A multi-layered clear acrylic commissioned piece. Measuring 120 x 50cm and weighing a ridiculous 36kg, this was a beast of a piece to work on and quite possibly the most nervous thing we've ever had to ship!

The photos don't do the depth of this piece justice, as you move across it. Each sheet, eight in total, are 6mm thick, and create a surprising amount of depth.

Plenty of pop characters and film references have been worked into this raucous bar, client had fun coming up with a big list of things to stick in!

Eight threaded rods, fixed with capped nuts, hold it all together. Our previous acrylic piece used glue to hold the sheets together but it wasn't an ideal approach because of the effect it caused near the edges of the piece. The metal fixings aren't too intrusive at all.

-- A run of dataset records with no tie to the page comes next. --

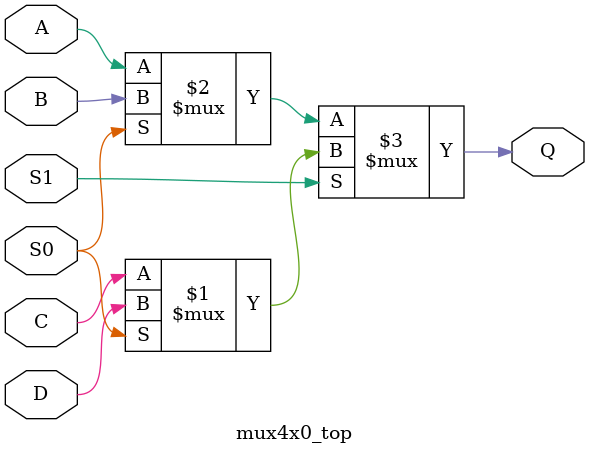
<source format=v>
module mux4x0_top (A,B,C,D,S1,S0,Q);
input A,B,C,D,S0,S1;
output Q;

 assign Q = S1 ? (S0 ? D : C) : (S0 ? B : A);

endmodule



</source>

Developing the piece on the computer was interesting, given all the physical layers and was a headache at times but it paid off.

It's all about the details!

Details, details, details!

Cheeky neon sign.

One acrylic layer had pretty much just one chef on it (and some lovers in a doorway, visible in an earlier photo) to really make best use of the window.

Spraying camera flashes are so fun.

A fair amount of cutting was involved, which will never be communicated by photos!

The trusty blade.


The acrylic supplier turned out to be pretty bad at drilling the holes we requested, so after they had shipped replacement sheets (sans holes), we had to carefully drill our own holes in.

The various tools used during the drilling process, breaking a few drill bits in the process too!

We didn't have a whole lot of tolerance between the holes to work with, as if we made them too big, the capped nuts would just fall through.

In the end, we drilled four sheets at a time and at an incredibly slow speed to mitigate any cracking. We were finding the acrylic shavings across the house for ages after this.

A number of stencils sprayed with adhesive, ready for painting.

If there's enough space between differently coloured elements, you can fit them onto the same stencil and spray them at all once. Saves you waiting for a colour to dry before doing the next one.

Sometimes islands (parts of a stencil that aren't connected to the rest of the stencil) are necessary and can't be ignored. These standalone stencil parts require placing in just the right spot but are worth the time, especially with the depth this piece had.

A very, very long piece!

Little colour notes on the stencils help to massively reduce mistakes and, for example, spraying an entire stencil one colour when it's actually four different ones.

Few things feel better than peeling a stencil off a piece.

Pool table!

Too many colours to mention.

A wee Clockwork Orange reference.

Whilst all the coloured parts were individual stencils, the white and black colours on each layer were often single, long stencils to speed the process up and guarantee everything was subsequently placed where it needed to be.

One angry chef.

Plenty of notes!

Some parts of the scene, like the bar top or lighting, were sprayed using carefully placed masking tape as sometimes stencils can be more annoying than useful with this kind of thing.

Beer taps, very important in a bar.

Often it was the final black stencil on each layer that'd bring the scene together. Up until then, a lot of it would look like empty nonsense.

And that wraps up the story of this beast of a piece!